● TASK INPUTS
◇ ◇ ◇ ◇
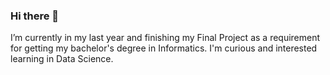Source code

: ### Hi there 👋

I’m currently in my last year and finishing my Final Project as a requirement for getting my bachelor's degree in Informatics. 
I'm curious and interested learning in Data Science.
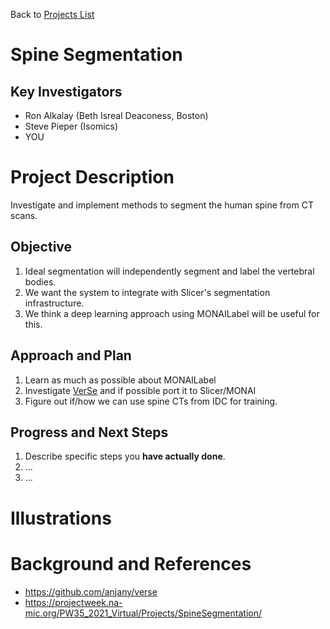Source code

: Back to [Projects List](../../README.md#ProjectsList)

# Spine Segmentation

## Key Investigators

- Ron Alkalay (Beth Isreal Deaconess, Boston)
- Steve Pieper (Isomics)
- YOU

# Project Description

Investigate and implement methods to segment the human spine from CT scans.

## Objective

1. Ideal segmentation will independently segment and label the vertebral bodies.
2. We want the system to integrate with Slicer's segmentation infrastructure.
3. We think a deep learning approach using MONAILabel will be useful for this.

## Approach and Plan

1. Learn as much as possible about MONAILabel
2. Investigate [VerSe](https://arxiv.org/abs/2001.09193) and if possible port it to Slicer/MONAI
3. Figure out if/how we can use spine CTs from IDC for training.

## Progress and Next Steps

<!-- Update this section as you make progress, describing of what you have ACTUALLY DONE. If there are specific steps that you could not complete then you can describe them here, too. -->

1. Describe specific steps you **have actually done**.
1. ...
1. ...

# Illustrations

<!-- Add pictures and links to videos that demonstrate what has been accomplished.
![Description of picture](Example2.jpg)
![Some more images](Example2.jpg)
-->

# Background and References

* https://github.com/anjany/verse
* https://projectweek.na-mic.org/PW35_2021_Virtual/Projects/SpineSegmentation/
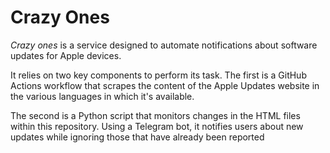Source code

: # Crazy Ones

_Crazy ones_ is a service designed to automate notifications about software updates for Apple devices.

It relies on two key components to perform its task. The first is a GitHub Actions workflow that scrapes the content of the Apple Updates website in the various languages in which it's available.

The second is a Python script that monitors changes in the HTML files within this repository. Using a Telegram bot, it notifies users about new updates while ignoring those that have already been reported

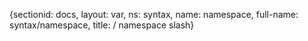 {sectionid: docs, layout: var, ns: syntax, name: namespace, full-name: syntax/namespace,
  title: / namespace slash}
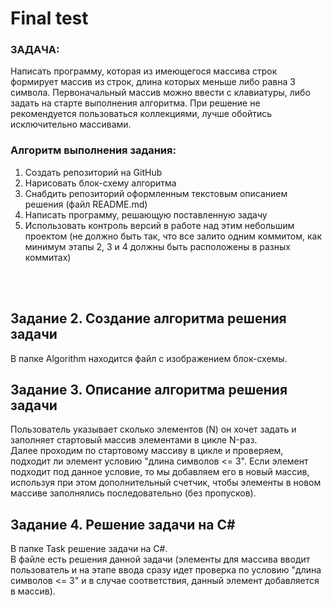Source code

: # Final test

### ЗАДАЧА:
Написать программу, которая из имеющегося массива строк формирует массив из строк, длина которых меньше либо равна 3 символа. Первоначальный массив можно ввести с клавиатуры, либо задать на старте выполнения алгоритма. При решение не рекомендуется пользоваться коллекциями, лучше обойтись исключительно массивами.

### Алгоритм выполнения задания:
1. Создать репозиторий на GitHub
2. Нарисовать блок-схему алгоритма
3. Снабдить репозиторий оформленным текстовым описанием решения (файл README.md)
4. Написать программу, решающую поставленную задачу
5. Использовать контроль версий в работе над этим небольшим проектом (не должно быть так, что все залито одним коммитом, как минимум этапы 2, 3 и 4 должны быть расположены в разных коммитах)
<br>
<br>

## Задание 2. Создание алгоритма решения задачи
В папке Algorithm находится файл с изображением блок-схемы.

## Задание 3. Описание алгоритма решения задачи
Пользователь указывает сколько элементов (N) он хочет задать и заполняет стартовый массив элементами в цикле N-раз.<br>
Далее проходим по стартовому массиву в цикле и проверяем, подходит ли элемент условию "длина символов <= 3". Если элемент подходит под данное условие, то мы добавляем его в новый массив, используя при этом дополнительный счетчик, чтобы элементы в новом массиве заполнялись последовательно (без пропусков).

## Задание 4. Решение задачи на C#
В папке Task решение задачи на C#. <br>
В файле есть решения данной задачи (элементы для массива вводит пользователь и на этапе ввода сразу идет проверка по условию "длина символов <= 3" и в случае соответствия, данный элемент добавляется в массив).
◇ ◇ ◇ ◇
● ACTIVITY
Where the data contains an image, skip the image and copy everything else exactly as it appears.

● SOLUTION TO THE PROBLEM
Source code

: ### Hi there 👋

I’m currently in my last year and finishing my Final Project as a requirement for getting my bachelor's degree in Informatics. 
I'm curious and interested learning in Data Science.
Source code

: Back to [Projects List](../../README.md#ProjectsList)

# Spine Segmentation

## Key Investigators

- Ron Alkalay (Beth Isreal Deaconess, Boston)
- Steve Pieper (Isomics)
- YOU

# Project Description

Investigate and implement methods to segment the human spine from CT scans.

## Objective

1. Ideal segmentation will independently segment and label the vertebral bodies.
2. We want the system to integrate with Slicer's segmentation infrastructure.
3. We think a deep learning approach using MONAILabel will be useful for this.

## Approach and Plan

1. Learn as much as possible about MONAILabel
2. Investigate [VerSe](https://arxiv.org/abs/2001.09193) and if possible port it to Slicer/MONAI
3. Figure out if/how we can use spine CTs from IDC for training.

## Progress and Next Steps

<!-- Update this section as you make progress, describing of what you have ACTUALLY DONE. If there are specific steps that you could not complete then you can describe them here, too. -->

1. Describe specific steps you **have actually done**.
1. ...
1. ...

# Illustrations

<!-- Add pictures and links to videos that demonstrate what has been accomplished.
![Description of picture](Example2.jpg)
![Some more images](Example2.jpg)
-->

# Background and References

* https://github.com/anjany/verse
* https://projectweek.na-mic.org/PW35_2021_Virtual/Projects/SpineSegmentation/
Source code

: # Crazy Ones

_Crazy ones_ is a service designed to automate notifications about software updates for Apple devices.

It relies on two key components to perform its task. The first is a GitHub Actions workflow that scrapes the content of the Apple Updates website in the various languages in which it's available.

The second is a Python script that monitors changes in the HTML files within this repository. Using a Telegram bot, it notifies users about new updates while ignoring those that have already been reported

 {sectionid: docs, layout: var, ns: syntax, name: namespace, full-name: syntax/namespace,
  title: / namespace slash}
Source code

: # Final test

### ЗАДАЧА:
Написать программу, которая из имеющегося массива строк формирует массив из строк, длина которых меньше либо равна 3 символа. Первоначальный массив можно ввести с клавиатуры, либо задать на старте выполнения алгоритма. При решение не рекомендуется пользоваться коллекциями, лучше обойтись исключительно массивами.

### Алгоритм выполнения задания:
1. Создать репозиторий на GitHub
2. Нарисовать блок-схему алгоритма
3. Снабдить репозиторий оформленным текстовым описанием решения (файл README.md)
4. Написать программу, решающую поставленную задачу
5. Использовать контроль версий в работе над этим небольшим проектом (не должно быть так, что все залито одним коммитом, как минимум этапы 2, 3 и 4 должны быть расположены в разных коммитах)
<br>
<br>

## Задание 2. Создание алгоритма решения задачи
В папке Algorithm находится файл с изображением блок-схемы.

## Задание 3. Описание алгоритма решения задачи
Пользователь указывает сколько элементов (N) он хочет задать и заполняет стартовый массив элементами в цикле N-раз.<br>
Далее проходим по стартовому массиву в цикле и проверяем, подходит ли элемент условию "длина символов <= 3". Если элемент подходит под данное условие, то мы добавляем его в новый массив, используя при этом дополнительный счетчик, чтобы элементы в новом массиве заполнялись последовательно (без пропусков).

## Задание 4. Решение задачи на C#
В папке Task решение задачи на C#. <br>
В файле есть решения данной задачи (элементы для массива вводит пользователь и на этапе ввода сразу идет проверка по условию "длина символов <= 3" и в случае соответствия, данный элемент добавляется в массив).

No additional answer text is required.